# Angraecoid Alliance



## SlipperFan (Aug 14, 2012)

I just learned that there is being an attempt to form an angraecoid alliance:
http://www.angraecoids.org

Membership is only $10.00


----------



## JeanLux (Aug 15, 2012)

Thanks Dot!!!! A very interesting site and Alliance!!!! Jean


----------



## Mathias (Aug 15, 2012)

Interesting, but for me there is way too little information about the people behind the alliance. I had to search the site for a side not reference to a president (Sarah Waddoups) and in the first post of the blog there was a reference to the initiator of the alliance, called 'Reyna'. Same person?

Although I think the aims of the alliance are great and I would really like to contribute to it these alliances are only as great as the people behind them.


----------



## goods (Aug 15, 2012)

This group is still in the building stages, but I think it is for a good cause and will be a good thing given time. 

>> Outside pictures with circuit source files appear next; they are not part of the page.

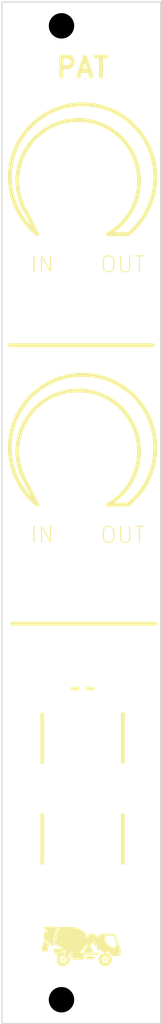
<source format=kicad_pcb>
(kicad_pcb (version 20211014) (generator pcbnew)

  (general
    (thickness 1.6)
  )

  (paper "A4")
  (layers
    (0 "F.Cu" signal)
    (31 "B.Cu" signal)
    (32 "B.Adhes" user "B.Adhesive")
    (33 "F.Adhes" user "F.Adhesive")
    (34 "B.Paste" user)
    (35 "F.Paste" user)
    (36 "B.SilkS" user "B.Silkscreen")
    (37 "F.SilkS" user "F.Silkscreen")
    (38 "B.Mask" user)
    (39 "F.Mask" user)
    (40 "Dwgs.User" user "User.Drawings")
    (41 "Cmts.User" user "User.Comments")
    (42 "Eco1.User" user "User.Eco1")
    (43 "Eco2.User" user "User.Eco2")
    (44 "Edge.Cuts" user)
    (45 "Margin" user)
    (46 "B.CrtYd" user "B.Courtyard")
    (47 "F.CrtYd" user "F.Courtyard")
    (48 "B.Fab" user)
    (49 "F.Fab" user)
    (50 "User.1" user)
    (51 "User.2" user)
    (52 "User.3" user)
    (53 "User.4" user)
    (54 "User.5" user)
    (55 "User.6" user)
    (56 "User.7" user)
    (57 "User.8" user)
    (58 "User.9" user)
  )

  (setup
    (pad_to_mask_clearance 0)
    (pcbplotparams
      (layerselection 0x00010a8_7fffffff)
      (disableapertmacros false)
      (usegerberextensions false)
      (usegerberattributes true)
      (usegerberadvancedattributes true)
      (creategerberjobfile true)
      (svguseinch false)
      (svgprecision 6)
      (excludeedgelayer true)
      (plotframeref false)
      (viasonmask false)
      (mode 1)
      (useauxorigin false)
      (hpglpennumber 1)
      (hpglpenspeed 20)
      (hpglpendiameter 15.000000)
      (dxfpolygonmode true)
      (dxfimperialunits true)
      (dxfusepcbnewfont true)
      (psnegative false)
      (psa4output false)
      (plotreference true)
      (plotvalue true)
      (plotinvisibletext false)
      (sketchpadsonfab false)
      (subtractmaskfromsilk false)
      (outputformat 1)
      (mirror false)
      (drillshape 0)
      (scaleselection 1)
      (outputdirectory "")
    )
  )

  (net 0 "")

  (footprint "eurorack_footprints:panel_jackhole" (layer "F.Cu") (at 114.3 81.28))

  (footprint "eurorack_footprints:musikbeton_10mm_front" (layer "F.Cu") (at 109.06 161.925))

  (footprint "eurorack_footprints:panel_jackhole" (layer "F.Cu") (at 114.3 115.3))

  (footprint "eurorack_footprints:panel_jackhole" (layer "F.Cu") (at 104.14 115.3))

  (footprint "eurorack_footprints:panel_outline_4hp" (layer "F.Cu") (at 99.06 43.18))

  (footprint "eurorack_footprints:panel_pothole" (layer "F.Cu") (at 109.22 64.77))

  (footprint "eurorack_footprints:panel_jackhole" (layer "F.Cu") (at 104.14 81.28))

  (footprint "eurorack_footprints:panel_pothole" (layer "F.Cu") (at 109.22 98.79))

  (footprint "eurorack_footprints:panel_jackhole" (layer "B.Cu") (at 104.14 142.12 180))

  (footprint "eurorack_footprints:panel_jackhole" (layer "B.Cu") (at 104.14 129.42 180))

  (footprint "eurorack_footprints:panel_jackhole" (layer "B.Cu") (at 114.3 129.42 180))

  (footprint "eurorack_footprints:panel_jackhole" (layer "B.Cu") (at 114.3 154.82 180))

  (footprint "eurorack_footprints:panel_jackhole" (layer "B.Cu") (at 104.14 154.82 180))

  (footprint "eurorack_footprints:panel_jackhole" (layer "B.Cu") (at 114.3 142.12 180))

  (gr_line (start 112.395 106.41) (end 114.935 106.41) (layer "F.SilkS") (width 0.5) (tstamp 0937a0a0-1937-4557-adbc-4de0e8a3d054))
  (gr_arc (start 103.505 72.39) (mid 109.22 56.056215) (end 114.935 72.39) (layer "F.SilkS") (width 0.5) (tstamp 0c31c72e-3b33-42f8-989b-c864dcbaaa80))
  (gr_line (start 100.076 86.36) (end 118.11 86.36) (layer "F.SilkS") (width 0.5) (tstamp 177dd9c5-6f8d-4350-a9c3-63d5619428de))
  (gr_line (start 103.505 72.39) (end 102.235 69.85) (layer "F.SilkS") (width 0.5) (tstamp 26bf18a9-9f32-4ac1-9805-b3965d0247d0))
  (gr_line (start 103.505 106.41) (end 102.235 103.87) (layer "F.SilkS") (width 0.5) (tstamp 2ac6d0a7-10dc-4256-9b77-209b395852d6))
  (gr_line (start 109.855 129.54) (end 110.49 129.54) (layer "F.SilkS") (width 0.5) (tstamp 70ba61e8-4357-4390-bbd9-73163bef0eaf))
  (gr_line (start 114.3 154.94) (end 114.3 129.54) (layer "F.SilkS") (width 0.5) (tstamp 82345239-1798-47e3-bc03-4629078fda8b))
  (gr_line (start 107.95 129.54) (end 108.585 129.54) (layer "F.SilkS") (width 0.5) (tstamp 8420d50a-b80e-40fc-858f-4f89cdc625b9))
  (gr_arc (start 102.235 69.85) (mid 110.532145 58.25142) (end 112.395 72.39) (layer "F.SilkS") (width 0.5) (tstamp 999b161f-5897-4fca-bd7b-38510d7d5f1c))
  (gr_line (start 100.33 121.38) (end 118.364 121.38) (layer "F.SilkS") (width 0.5) (tstamp a7893cca-20fa-44e5-a98b-2af5ddad6345))
  (gr_arc (start 102.235 103.87) (mid 110.532145 92.27142) (end 112.395 106.41) (layer "F.SilkS") (width 0.5) (tstamp abd9ccdf-d086-4743-9f0b-079a087468f8))
  (gr_line (start 104.14 154.94) (end 104.14 129.54) (layer "F.SilkS") (width 0.5) (tstamp c9a93bc6-752f-4f57-ab74-fb34120f39f2))
  (gr_arc (start 103.505 106.41) (mid 109.22 90.076215) (end 114.935 106.41) (layer "F.SilkS") (width 0.5) (tstamp d30456ad-f090-4b3a-a8ea-2d8ff1f91a0b))
  (gr_line (start 112.395 72.39) (end 114.935 72.39) (layer "F.SilkS") (width 0.5) (tstamp fe4a87d0-db25-4d2e-82a9-f08c43dcecae))
  (gr_text "OUT" (at 114.3 76.2) (layer "F.SilkS") (tstamp 4a71e6a3-bc6b-438f-854d-82bae3785b33)
    (effects (font (size 2 2) (thickness 0.15)))
  )
  (gr_text "OUT" (at 114.3 110.22) (layer "F.SilkS") (tstamp 705f9bbe-10d6-4ad8-9d31-72e20b98bbd7)
    (effects (font (size 2 2) (thickness 0.15)))
  )
  (gr_text "IN" (at 104.14 110.22) (layer "F.SilkS") (tstamp 845adcda-af6d-47b0-946f-e1a3d19729f5)
    (effects (font (size 2 2) (thickness 0.15)))
  )
  (gr_text "PAT" (at 109.22 51.435) (layer "F.SilkS") (tstamp ae7ddb74-1b1c-4581-8252-2e95bb3dfeb4)
    (effects (font (size 2.5 2.5) (thickness 0.5)))
  )
  (gr_text "IN" (at 104.14 76.2) (layer "F.SilkS") (tstamp bf793fab-1425-42d7-82db-f440379698cd)
    (effects (font (size 2 2) (thickness 0.15)))
  )

)

</source>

Sarah and 'Reyna' are the same person. Sarah is a frequent poster at Orchids Interactive forum where her screen name is Reyna. There are a number of good Ang growers involved in this, and I think in time this will be beneficial to the orchid community as a whole.


----------



## SlipperFan (Aug 15, 2012)

Goods has it right. At this time, I think it is mostly being formed by Sarah, but I understand that Brenda from Botanicals, Ltd. is a supporter/contributor, among others.


----------